OFDM has a link spectral efficiency greater than CDMA, and when combined with modulation formats such as 64QAM, and techniques as MIMO, E-UTRA has proven to be considerably more efficient than W-CDMA with HSDPA and HSUPA.
The subcarrier spacing in the OFDM downlink is 15 kHz and there is a maximum of 1200 subcarriers available. Number of subcarriers is dependent on the used bandwidth (1.4 MHz and up to 20 Mhz), subcarriers don't occupy 100% of the used bandwidth as Cyclic Prefixes (Guards) occupies a part of it. The Mobile devices must be capable of receiving all subcarriers but a base station need only support transmitting 72 subcarriers. The transmission is divided in time into time slots of duration 0.5 ms and subframes of duration 1.0 ms. A radio frame is 10 ms long.
Supported modulation formats on the downlink data channels are QPSK, 16QAM and 64QAM.
The currently proposed uplink uses SC-FDMA multiplexing, and QPSK or 16QAM (64QAM optional) modulation. SC-FDMA is used because it has a low Peak-to-Average Power Ratio (PAPR). Each mobile device has at least one transmitter. If virtual MIMO/Spatial division multiple access (SDMA) is introduced the data rate in the uplink direction can be increased depending on the number of antennas at the base station. With this technology more than one mobile can use the same resources.
Spectrum aggregation is considered in LTE-Advanced for supporting large system bandwidths. The basic idea is to aggregate multiple, non-contiguous spectral components—centered around different carriers—in order to form the desired full system bandwidth. This allows reusing existing spectral bands (e.g. those of UMTS or LTE Rel8, with bandwidths of 1.4-20 MHz each) within a single system, enlarging its total bandwidth and hence the peak rate per user.
The use of multiple subcarriers in downlinks and uplinks (herein after also referred to multi-carriers or multiple carriers) raises certain power control issues. Uplink power control (PC) is a very important ingredient in cellular systems, required for compensating for path-loss of signals transmitted by different users in the uplink. It is used for maintaining acceptable Interference-rise over Thermal levels (IoT), for achieving a desired QoS, and having a reliable control data channel. In the LTE cellular standard, the uplink PC is based on fractional power control. The path-loss is fractionally compensated depending on cell-specific parameters. These parameters are signaled by the eNode-B to the user equipment (“UE”) via higher layers (e.g. RRC), and additionally the eNode-B sends TPC commands at a higher rate for compensating the estimation errors of the UE measurements. The UE estimates the path-loss, and based on the PC parameters and the TPC commands adjusts its transmission power.
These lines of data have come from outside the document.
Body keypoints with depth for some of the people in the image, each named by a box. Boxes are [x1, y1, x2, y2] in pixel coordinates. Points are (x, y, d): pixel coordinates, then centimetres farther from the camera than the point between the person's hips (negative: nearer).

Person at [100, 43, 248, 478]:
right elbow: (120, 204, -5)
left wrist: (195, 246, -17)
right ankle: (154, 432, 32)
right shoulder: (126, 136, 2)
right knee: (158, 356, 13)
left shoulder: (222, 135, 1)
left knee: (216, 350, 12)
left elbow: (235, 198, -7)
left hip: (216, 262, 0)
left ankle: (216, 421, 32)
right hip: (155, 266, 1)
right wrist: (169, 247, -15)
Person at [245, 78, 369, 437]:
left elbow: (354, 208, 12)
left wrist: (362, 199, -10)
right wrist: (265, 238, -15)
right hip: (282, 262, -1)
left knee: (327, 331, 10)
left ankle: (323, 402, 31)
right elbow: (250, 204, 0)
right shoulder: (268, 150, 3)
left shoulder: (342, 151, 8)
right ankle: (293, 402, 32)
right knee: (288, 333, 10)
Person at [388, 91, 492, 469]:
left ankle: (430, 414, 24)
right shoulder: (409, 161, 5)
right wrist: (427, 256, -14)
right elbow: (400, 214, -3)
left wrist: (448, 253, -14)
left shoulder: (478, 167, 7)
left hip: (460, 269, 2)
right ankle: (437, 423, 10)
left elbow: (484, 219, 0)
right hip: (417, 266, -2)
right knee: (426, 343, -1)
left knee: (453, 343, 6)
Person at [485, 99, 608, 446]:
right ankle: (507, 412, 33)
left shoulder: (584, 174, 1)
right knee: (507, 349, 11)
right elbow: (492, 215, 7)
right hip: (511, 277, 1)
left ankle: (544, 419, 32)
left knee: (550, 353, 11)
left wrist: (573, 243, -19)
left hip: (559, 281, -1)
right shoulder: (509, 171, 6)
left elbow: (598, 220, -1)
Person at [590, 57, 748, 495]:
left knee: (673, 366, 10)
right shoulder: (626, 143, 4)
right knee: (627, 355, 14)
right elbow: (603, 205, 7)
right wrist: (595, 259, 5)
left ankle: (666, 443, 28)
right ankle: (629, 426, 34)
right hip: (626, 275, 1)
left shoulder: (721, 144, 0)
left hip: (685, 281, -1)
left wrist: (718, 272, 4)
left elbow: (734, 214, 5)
As data rates and service requirements for base station functionality increase, there has developed a trend for increasing the numbers of smaller base stations. Constraints in available space and the cost associated with deploying and operating large numbers of base stations is, however, a limiting factor. Therefore, there is a need for methods, circuits and systems for providing base station functionality at one or more nodes of a distributed data network.